Your answer should be every line below that includes the word "nose".

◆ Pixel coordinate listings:
___

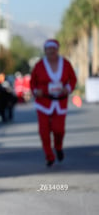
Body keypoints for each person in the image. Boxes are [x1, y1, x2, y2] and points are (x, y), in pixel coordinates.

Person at [30, 39, 77, 167]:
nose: (51, 51)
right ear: (45, 51)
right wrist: (35, 91)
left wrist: (67, 88)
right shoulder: (39, 65)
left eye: (53, 49)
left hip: (60, 102)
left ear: (57, 50)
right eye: (48, 49)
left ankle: (58, 147)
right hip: (43, 102)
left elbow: (72, 79)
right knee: (44, 131)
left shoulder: (66, 64)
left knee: (59, 130)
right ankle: (49, 156)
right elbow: (32, 82)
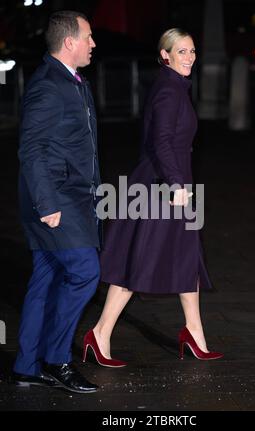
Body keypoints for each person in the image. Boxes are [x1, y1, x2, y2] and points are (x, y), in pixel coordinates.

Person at [82, 28, 223, 367]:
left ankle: (193, 332)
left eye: (192, 50)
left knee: (188, 257)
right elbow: (160, 142)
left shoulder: (176, 86)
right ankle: (100, 333)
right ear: (166, 56)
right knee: (139, 260)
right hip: (161, 187)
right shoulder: (169, 90)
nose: (189, 57)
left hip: (175, 184)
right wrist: (176, 185)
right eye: (182, 52)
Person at [14, 11, 101, 393]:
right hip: (55, 200)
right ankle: (56, 359)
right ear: (70, 42)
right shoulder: (48, 85)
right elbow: (31, 148)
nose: (93, 44)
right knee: (85, 272)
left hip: (70, 197)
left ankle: (27, 365)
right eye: (89, 37)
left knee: (46, 277)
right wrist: (48, 204)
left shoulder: (73, 80)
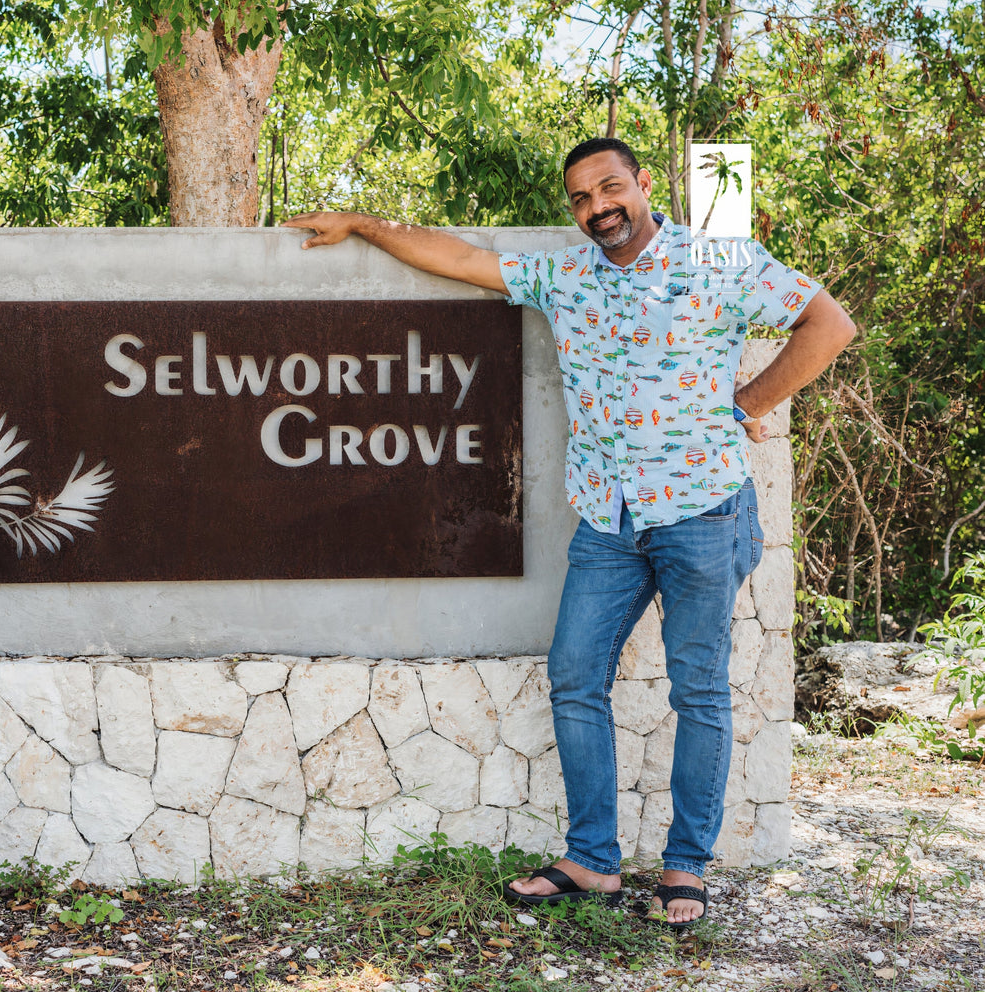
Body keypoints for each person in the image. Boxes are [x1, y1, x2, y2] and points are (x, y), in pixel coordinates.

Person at [284, 137, 855, 925]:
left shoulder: (721, 263)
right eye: (582, 198)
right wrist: (364, 224)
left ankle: (686, 867)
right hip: (609, 521)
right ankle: (592, 859)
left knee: (699, 691)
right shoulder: (566, 276)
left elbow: (828, 325)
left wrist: (748, 403)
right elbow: (458, 258)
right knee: (575, 676)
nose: (598, 208)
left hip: (702, 516)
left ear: (644, 184)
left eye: (610, 188)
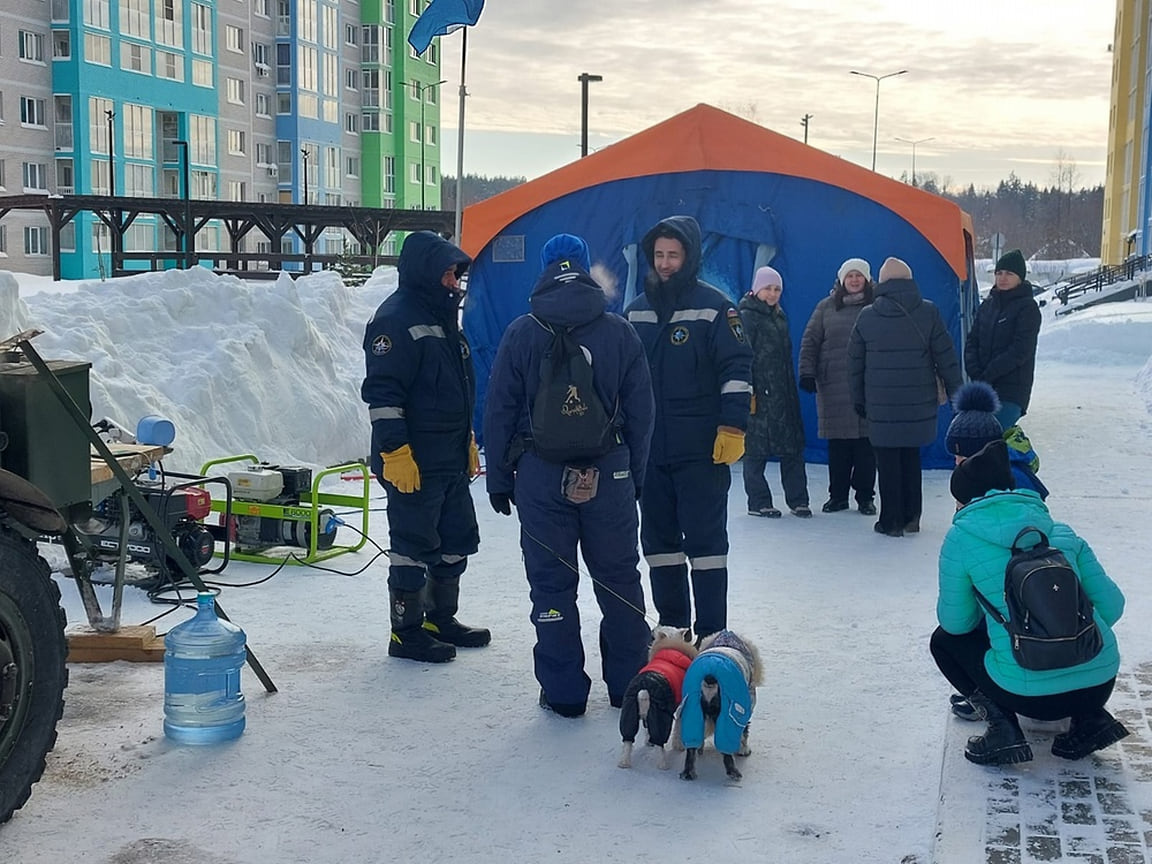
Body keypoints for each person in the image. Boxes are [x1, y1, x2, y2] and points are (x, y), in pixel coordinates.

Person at [483, 233, 655, 717]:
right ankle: (629, 687)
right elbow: (643, 413)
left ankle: (563, 693)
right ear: (585, 269)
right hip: (610, 473)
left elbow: (498, 409)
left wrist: (500, 476)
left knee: (551, 586)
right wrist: (633, 476)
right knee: (620, 580)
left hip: (540, 476)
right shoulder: (619, 331)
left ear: (543, 270)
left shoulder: (521, 331)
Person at [930, 440, 1128, 766]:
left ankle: (1003, 728)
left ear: (964, 499)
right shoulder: (1060, 531)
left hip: (1028, 697)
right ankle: (1091, 720)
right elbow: (1112, 606)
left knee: (943, 641)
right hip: (1099, 684)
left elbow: (956, 624)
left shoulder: (962, 539)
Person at [361, 231, 490, 663]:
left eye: (457, 274)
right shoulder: (395, 321)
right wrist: (395, 452)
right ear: (427, 272)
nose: (456, 281)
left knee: (456, 540)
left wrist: (467, 438)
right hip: (413, 462)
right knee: (412, 546)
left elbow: (455, 389)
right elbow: (383, 395)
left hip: (449, 458)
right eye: (451, 273)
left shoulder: (442, 320)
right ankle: (407, 631)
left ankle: (440, 617)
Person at [625, 215, 752, 641]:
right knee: (659, 545)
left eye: (673, 255)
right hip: (650, 453)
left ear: (690, 256)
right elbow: (621, 378)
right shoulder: (636, 311)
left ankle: (714, 635)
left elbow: (736, 369)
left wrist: (732, 426)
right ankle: (673, 632)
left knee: (706, 544)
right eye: (659, 255)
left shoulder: (716, 307)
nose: (664, 263)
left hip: (702, 449)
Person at [848, 257, 962, 537]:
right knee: (911, 457)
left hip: (880, 403)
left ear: (882, 283)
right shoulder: (929, 312)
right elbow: (946, 357)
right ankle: (912, 517)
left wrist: (858, 399)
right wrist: (958, 394)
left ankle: (891, 521)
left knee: (886, 461)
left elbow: (854, 364)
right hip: (918, 403)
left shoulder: (867, 316)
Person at [798, 257, 877, 515]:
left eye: (859, 276)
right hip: (833, 387)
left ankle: (865, 497)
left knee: (867, 448)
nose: (854, 280)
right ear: (842, 280)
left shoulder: (877, 306)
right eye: (849, 276)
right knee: (839, 448)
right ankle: (838, 496)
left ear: (867, 279)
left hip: (869, 386)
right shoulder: (826, 307)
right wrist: (807, 373)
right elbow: (810, 341)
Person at [738, 266, 810, 518]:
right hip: (759, 394)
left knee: (792, 448)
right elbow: (742, 356)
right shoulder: (746, 317)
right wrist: (749, 390)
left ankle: (798, 499)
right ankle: (758, 501)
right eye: (768, 288)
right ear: (757, 289)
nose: (772, 293)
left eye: (777, 289)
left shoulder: (779, 318)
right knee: (756, 450)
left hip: (783, 394)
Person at [964, 249, 1042, 430]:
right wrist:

___

◆ EXERCISE RESPONSE:
nose: (51, 51)
nose: (189, 57)
nose: (93, 44)
nose: (598, 208)
nose: (456, 281)
nose: (664, 263)
nose: (854, 280)
nose: (772, 293)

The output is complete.